Food. Here’s where I have discovered I’m falling short and it seems to have the most impact on my momentum and energy. I have a bunch of food allergies, so I can’t eat dairy, eggs, wheat, peanuts, beef, and a number of other foods. And due to the gastric bypass, I can’t eat lots of food at one sitting. However, of the foods I can still eat, some of them are energy-draining. I’m finding I feel significant exhaustion after I eat potatoes. Lately I’ve been craving Lay’s Dill Pickle potato chips, hash brown patties, and tater tots. All starchy, simple carbs, which turn to sugar.

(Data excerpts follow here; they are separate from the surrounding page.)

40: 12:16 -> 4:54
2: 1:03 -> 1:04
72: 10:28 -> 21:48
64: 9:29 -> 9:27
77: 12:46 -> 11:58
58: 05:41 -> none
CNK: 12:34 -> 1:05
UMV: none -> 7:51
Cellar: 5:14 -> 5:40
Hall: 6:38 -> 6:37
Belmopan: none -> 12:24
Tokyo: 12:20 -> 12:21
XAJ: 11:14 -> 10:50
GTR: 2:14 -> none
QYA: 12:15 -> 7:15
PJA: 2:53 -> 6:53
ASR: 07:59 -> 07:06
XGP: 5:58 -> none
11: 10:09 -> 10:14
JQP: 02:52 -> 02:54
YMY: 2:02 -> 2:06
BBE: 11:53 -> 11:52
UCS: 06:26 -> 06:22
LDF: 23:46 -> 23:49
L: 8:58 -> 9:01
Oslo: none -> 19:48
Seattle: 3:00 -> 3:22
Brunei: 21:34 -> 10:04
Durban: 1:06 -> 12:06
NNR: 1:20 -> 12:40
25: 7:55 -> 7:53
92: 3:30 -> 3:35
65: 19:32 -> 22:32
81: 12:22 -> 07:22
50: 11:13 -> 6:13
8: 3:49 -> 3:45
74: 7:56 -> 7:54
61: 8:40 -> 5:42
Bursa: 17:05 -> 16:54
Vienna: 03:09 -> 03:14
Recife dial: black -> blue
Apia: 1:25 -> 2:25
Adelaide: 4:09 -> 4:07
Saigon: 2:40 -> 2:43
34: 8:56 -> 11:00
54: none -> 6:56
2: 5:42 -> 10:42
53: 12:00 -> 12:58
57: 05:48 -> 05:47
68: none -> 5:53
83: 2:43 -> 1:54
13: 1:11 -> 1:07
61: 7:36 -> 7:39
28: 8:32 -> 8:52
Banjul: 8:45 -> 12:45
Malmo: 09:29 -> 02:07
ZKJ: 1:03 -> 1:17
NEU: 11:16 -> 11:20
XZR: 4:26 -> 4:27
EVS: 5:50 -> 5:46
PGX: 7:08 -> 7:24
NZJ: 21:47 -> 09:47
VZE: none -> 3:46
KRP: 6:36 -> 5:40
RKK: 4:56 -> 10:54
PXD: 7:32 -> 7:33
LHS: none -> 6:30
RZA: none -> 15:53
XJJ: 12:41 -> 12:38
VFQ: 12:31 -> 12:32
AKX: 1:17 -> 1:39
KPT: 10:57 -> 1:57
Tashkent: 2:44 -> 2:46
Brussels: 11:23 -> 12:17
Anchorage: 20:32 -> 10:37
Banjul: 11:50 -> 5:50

And all tend to make my joints hurt as well as make me want to go to sleep.

Another thing I’ve been craving that causes my joints to hurt and makes me sleepy is sugar.  I’m sure my body craves it for the short energy burst I get since I tend to want it when I’m tired and dragging, but I definitely feel worse after the sugar crash.  And once again, my joints tend to hurt when I eat sugar, especially the joints in my hands.

Since I have a dairy allergy, I can no longer use my beloved half and half in my coffee.  I’ve found a soy-based coffee creamer that I’ve gotten used to, but I’m wondering if the soy is also causing some exhaustion and joint pain.  During the 2 months at my new job, I’ve developed a habit of drinking coffee on the way to work and having iced coffee on my way home, and both use the soy creamer.  And no, I will not drink coffee without creamer.  And no, “non-dairy” creamer isn’t an option for me because they actually have dairy proteins in them, which cause an allergic reaction for me.

In my case, I do think my food choices are one of the biggest culprits for my lack of energy and in turn, contributing to my lack of momentum toward my goals and dreams.  When I was first diagnosed with food allergies, I was extremely upset and hated to make the necessary dietary changes to stop feeling physically miserable.  Now I’m grateful for those allergies because they have caused me to pay much more attention to how the foods I eat make me feel.  That’s how I know which foods are the suspects contributing to my exhaustion and joint pain.

When I stop and ask myself if I still have the gifts and talents I had when I felt compelled to start this blog, the answer is YES!  When I think about having a successful blog where I can help others, I still feel happy.  When I dream about the possibilities I have with this blog, my life coaching business, and online courses I want to create for others, it still excites me.  So I haven’t lost my calling and my desire to help others through these avenues.

So the only thing that has changed is my energy level.  And that can be fixed with some effort and attention.

Your Gentle Nudge: What things in your life are sapping your energy?  Are there things causing your momentum in any area of your life to slow down or completely stall?  What changes can you make in your physical and mental daily routine to help you get that momentum going?